Shea Yeleen
- Formation: 2005
- Type: Social enterprise, natural beauty care
- Key people: Rahama Wright (President & CEO)
- Website: sheayeleen.com

= Shea Yeleen =

U.S.-based nonprofit organization

Shea Yeleen is a social enterprise that includes a 501(c)(3) nonprofit and a commercial entity that sells "high-quality, unrefined shea butter products." The mission of the organization is "to promote sustainable economic development in rural sub-Saharan Africa, empower and train women-owned shea butter cooperatives, and educate consumers in the U.S. about natural beauty care products and fair trade.

Rahama Wright, a former Peace Corps volunteer in Mali, founded Shea Yeleen in 2005 and serves as the organization's President and CEO.

==Founding==
Wright, a first-generation Ghanaian American, first discovered shea butter production while an intern at the U.S. Embassy in Ouagadougou, Burkina Faso, in 2002. Later that year, Wright became a Peace Corps volunteer in Mali, where she "supported the creation of the first shea butter cooperative in the village of Dio."

Through her experiences in these countries, Wright made two key observations that would inspire her work. First, she saw that "women could not take basic steps to improve their families’ health and nutrition because they lack independent income." Second, she noted that "women in Mali and more than a dozen African countries are key players in the production of shea butter — and that shea butter is a cosmetic hit in developed countries."

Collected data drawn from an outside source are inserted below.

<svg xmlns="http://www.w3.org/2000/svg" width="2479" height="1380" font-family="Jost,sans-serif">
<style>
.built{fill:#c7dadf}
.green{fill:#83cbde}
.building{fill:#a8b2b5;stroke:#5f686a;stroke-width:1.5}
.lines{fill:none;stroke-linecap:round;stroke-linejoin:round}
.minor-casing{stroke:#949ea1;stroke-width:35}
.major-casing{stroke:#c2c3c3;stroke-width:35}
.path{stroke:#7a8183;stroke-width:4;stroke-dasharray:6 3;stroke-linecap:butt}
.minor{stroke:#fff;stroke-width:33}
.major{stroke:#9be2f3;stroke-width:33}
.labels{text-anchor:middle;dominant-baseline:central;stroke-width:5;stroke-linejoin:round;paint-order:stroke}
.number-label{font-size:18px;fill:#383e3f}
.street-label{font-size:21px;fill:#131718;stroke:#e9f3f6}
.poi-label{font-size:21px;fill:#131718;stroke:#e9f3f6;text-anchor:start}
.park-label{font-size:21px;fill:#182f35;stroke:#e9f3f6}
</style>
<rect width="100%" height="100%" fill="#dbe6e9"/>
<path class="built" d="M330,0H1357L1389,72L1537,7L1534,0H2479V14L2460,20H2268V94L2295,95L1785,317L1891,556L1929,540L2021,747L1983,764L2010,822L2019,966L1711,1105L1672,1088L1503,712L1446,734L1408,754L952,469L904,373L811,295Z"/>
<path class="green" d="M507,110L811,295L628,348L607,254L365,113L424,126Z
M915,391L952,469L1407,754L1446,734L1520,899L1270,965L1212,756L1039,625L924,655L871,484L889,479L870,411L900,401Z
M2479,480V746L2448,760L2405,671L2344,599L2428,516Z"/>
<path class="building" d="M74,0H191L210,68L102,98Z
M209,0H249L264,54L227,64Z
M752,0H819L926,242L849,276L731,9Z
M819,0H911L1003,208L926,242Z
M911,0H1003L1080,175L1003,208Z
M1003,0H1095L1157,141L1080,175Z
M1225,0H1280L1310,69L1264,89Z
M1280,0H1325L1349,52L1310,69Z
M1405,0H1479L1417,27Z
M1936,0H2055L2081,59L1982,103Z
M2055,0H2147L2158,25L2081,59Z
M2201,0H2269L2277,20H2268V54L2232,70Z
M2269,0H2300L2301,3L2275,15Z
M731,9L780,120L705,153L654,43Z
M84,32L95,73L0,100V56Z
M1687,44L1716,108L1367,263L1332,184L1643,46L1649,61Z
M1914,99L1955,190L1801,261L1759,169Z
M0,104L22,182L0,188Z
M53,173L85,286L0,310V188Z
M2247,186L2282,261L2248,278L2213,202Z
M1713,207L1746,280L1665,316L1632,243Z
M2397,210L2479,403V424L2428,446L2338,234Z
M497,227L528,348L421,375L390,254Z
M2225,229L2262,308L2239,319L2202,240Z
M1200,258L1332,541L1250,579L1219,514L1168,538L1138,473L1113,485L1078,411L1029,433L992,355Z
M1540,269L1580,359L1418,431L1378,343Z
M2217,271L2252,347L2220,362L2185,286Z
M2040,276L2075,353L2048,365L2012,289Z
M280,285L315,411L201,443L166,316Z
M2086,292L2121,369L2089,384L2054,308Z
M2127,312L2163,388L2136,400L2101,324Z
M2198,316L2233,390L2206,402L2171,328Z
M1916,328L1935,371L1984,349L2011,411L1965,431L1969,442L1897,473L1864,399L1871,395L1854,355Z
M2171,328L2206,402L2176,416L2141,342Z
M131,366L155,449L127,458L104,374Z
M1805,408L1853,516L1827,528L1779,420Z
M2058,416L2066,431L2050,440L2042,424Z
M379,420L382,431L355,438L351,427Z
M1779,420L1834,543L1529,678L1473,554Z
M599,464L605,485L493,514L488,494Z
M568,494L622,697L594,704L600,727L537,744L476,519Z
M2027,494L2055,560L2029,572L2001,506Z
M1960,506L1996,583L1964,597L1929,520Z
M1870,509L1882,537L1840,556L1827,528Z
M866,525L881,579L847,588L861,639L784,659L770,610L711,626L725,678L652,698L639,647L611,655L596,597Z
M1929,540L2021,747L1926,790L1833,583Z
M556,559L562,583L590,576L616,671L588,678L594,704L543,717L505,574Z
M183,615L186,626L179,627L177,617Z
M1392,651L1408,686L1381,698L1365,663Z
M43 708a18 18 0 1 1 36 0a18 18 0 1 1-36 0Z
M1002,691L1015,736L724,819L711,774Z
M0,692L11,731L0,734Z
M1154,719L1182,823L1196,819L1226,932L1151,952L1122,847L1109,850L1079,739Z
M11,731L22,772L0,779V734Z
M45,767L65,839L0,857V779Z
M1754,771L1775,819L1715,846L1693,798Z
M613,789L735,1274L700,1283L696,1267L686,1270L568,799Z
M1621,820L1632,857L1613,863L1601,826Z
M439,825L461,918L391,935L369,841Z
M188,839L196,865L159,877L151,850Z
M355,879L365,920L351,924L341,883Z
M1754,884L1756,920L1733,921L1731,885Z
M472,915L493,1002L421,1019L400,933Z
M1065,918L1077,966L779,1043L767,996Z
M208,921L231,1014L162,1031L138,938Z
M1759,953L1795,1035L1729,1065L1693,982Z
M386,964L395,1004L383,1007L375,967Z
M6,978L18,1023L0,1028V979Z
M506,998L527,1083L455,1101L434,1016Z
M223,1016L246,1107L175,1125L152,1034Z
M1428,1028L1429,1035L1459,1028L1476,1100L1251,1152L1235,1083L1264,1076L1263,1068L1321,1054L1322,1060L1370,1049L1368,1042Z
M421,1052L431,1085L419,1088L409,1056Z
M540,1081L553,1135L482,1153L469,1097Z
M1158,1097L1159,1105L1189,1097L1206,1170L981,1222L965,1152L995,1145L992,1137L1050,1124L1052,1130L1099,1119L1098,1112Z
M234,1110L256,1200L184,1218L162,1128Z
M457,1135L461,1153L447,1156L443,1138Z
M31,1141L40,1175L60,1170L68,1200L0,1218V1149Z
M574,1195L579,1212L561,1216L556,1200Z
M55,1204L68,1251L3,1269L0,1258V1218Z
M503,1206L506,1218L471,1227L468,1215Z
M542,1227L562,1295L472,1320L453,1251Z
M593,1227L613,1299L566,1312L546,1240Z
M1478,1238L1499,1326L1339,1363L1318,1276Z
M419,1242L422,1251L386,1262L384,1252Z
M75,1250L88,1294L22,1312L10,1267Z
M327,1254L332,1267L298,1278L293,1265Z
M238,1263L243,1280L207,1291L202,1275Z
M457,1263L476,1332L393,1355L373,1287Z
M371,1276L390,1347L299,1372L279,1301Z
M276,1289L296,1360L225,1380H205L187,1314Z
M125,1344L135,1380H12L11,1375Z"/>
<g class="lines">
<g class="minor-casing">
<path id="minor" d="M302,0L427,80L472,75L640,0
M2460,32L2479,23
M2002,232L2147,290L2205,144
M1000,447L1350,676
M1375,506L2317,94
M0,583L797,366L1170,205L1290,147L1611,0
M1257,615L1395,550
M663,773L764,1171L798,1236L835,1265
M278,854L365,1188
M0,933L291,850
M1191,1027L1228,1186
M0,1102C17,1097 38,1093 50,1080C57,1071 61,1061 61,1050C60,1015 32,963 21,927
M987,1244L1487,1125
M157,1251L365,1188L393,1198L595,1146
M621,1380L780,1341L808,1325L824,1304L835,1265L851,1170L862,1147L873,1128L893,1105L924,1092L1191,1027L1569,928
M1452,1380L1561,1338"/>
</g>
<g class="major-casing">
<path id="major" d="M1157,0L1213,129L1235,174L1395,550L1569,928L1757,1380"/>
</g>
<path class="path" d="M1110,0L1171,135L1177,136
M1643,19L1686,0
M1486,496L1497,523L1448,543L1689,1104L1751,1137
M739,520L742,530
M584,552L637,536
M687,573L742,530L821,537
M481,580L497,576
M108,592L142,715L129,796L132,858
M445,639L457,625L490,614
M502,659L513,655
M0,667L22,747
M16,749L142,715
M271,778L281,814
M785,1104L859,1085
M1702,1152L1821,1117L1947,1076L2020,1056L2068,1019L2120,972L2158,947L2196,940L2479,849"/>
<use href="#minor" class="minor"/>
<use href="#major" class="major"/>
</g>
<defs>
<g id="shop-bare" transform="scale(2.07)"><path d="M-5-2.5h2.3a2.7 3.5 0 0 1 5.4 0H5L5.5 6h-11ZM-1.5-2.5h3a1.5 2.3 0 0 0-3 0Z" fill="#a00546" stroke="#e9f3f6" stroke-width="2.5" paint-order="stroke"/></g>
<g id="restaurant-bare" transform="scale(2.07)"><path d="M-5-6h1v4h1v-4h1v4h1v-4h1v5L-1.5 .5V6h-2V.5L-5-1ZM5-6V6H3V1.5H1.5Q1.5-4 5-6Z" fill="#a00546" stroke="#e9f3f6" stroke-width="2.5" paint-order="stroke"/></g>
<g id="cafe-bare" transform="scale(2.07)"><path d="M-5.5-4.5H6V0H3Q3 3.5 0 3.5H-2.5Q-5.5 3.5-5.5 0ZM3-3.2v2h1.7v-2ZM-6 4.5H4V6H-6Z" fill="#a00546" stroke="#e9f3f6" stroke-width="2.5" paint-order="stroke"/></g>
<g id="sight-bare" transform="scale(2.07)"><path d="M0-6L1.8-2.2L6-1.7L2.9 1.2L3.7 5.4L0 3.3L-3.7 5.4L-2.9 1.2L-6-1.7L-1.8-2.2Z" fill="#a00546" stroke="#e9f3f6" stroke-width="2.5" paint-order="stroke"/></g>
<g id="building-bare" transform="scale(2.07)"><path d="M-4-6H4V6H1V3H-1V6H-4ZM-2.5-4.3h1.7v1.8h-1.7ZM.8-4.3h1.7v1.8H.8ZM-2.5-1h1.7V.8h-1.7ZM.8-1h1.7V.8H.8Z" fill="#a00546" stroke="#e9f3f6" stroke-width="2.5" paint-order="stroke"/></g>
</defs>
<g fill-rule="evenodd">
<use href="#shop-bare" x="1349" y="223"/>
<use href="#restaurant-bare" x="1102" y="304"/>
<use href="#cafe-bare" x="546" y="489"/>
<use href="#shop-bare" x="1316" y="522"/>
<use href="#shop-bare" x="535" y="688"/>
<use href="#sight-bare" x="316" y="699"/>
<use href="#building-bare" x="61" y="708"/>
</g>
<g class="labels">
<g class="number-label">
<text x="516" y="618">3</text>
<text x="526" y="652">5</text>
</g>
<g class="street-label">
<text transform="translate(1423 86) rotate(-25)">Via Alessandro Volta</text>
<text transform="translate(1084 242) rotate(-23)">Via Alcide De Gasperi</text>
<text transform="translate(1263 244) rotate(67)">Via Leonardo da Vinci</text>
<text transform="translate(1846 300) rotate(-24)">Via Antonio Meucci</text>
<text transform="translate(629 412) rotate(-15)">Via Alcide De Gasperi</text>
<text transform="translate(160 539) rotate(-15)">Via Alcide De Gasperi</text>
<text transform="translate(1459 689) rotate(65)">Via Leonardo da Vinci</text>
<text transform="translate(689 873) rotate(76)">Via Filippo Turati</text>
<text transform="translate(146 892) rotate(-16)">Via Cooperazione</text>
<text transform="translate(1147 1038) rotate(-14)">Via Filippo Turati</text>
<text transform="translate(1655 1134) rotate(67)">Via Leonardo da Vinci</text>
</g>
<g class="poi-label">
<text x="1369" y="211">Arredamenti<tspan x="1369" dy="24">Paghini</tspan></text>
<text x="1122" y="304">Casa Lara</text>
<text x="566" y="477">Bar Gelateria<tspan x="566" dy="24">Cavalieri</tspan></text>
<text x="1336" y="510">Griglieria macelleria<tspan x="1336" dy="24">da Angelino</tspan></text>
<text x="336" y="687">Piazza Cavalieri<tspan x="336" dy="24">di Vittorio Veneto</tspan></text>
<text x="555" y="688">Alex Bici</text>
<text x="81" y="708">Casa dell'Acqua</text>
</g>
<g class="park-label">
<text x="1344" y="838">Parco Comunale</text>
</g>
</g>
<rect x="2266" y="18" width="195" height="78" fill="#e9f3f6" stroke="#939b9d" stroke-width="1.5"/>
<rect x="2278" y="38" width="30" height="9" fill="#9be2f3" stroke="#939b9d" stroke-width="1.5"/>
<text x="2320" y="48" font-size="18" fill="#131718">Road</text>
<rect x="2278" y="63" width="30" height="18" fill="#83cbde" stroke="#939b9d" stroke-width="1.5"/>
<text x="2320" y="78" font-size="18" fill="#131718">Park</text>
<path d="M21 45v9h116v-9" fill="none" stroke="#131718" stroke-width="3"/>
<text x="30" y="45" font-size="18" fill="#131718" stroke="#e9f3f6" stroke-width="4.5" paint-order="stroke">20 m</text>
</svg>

In 2005, Wright applied these lessons to found Shea Yeleen, which has worked with women in cooperatives in Ghana, Burkina Faso and Mali. In March 2012, Shea Yeleen launched a for-profit LLC to market and sell their fair trade shea butter beauty care line.

==Business model and products==
Shea Yeleen "promotes empowerment among women in rural West Africa by teaching them sustainable economic development through organizing and training women-owned cooperatives to produce, market, and sell high quality shea butter themselves." Shea Yeleen also works to ensure "that the profits from their products go back to the female-owned cooperatives that are cultivating and developing the products."

Shea butter products sold by Shea Yeleen include body butter, black soap, body balms, lip balms and handmade soaps.

Shea Yeleen is a member of the Fair Trade Federation and YouthTrade.

==Accolades==
For her work at Shea Yeleen, Wright was one of only 80 women selected among more than 3,000 female applicants for the "O-White House Leadership Project" contest in 2008.

In 2011, Shea Yeleen was selected to represent the Peace Corps theme at the Smithsonian Folklife Festival on the National Mall in Washington, D.C.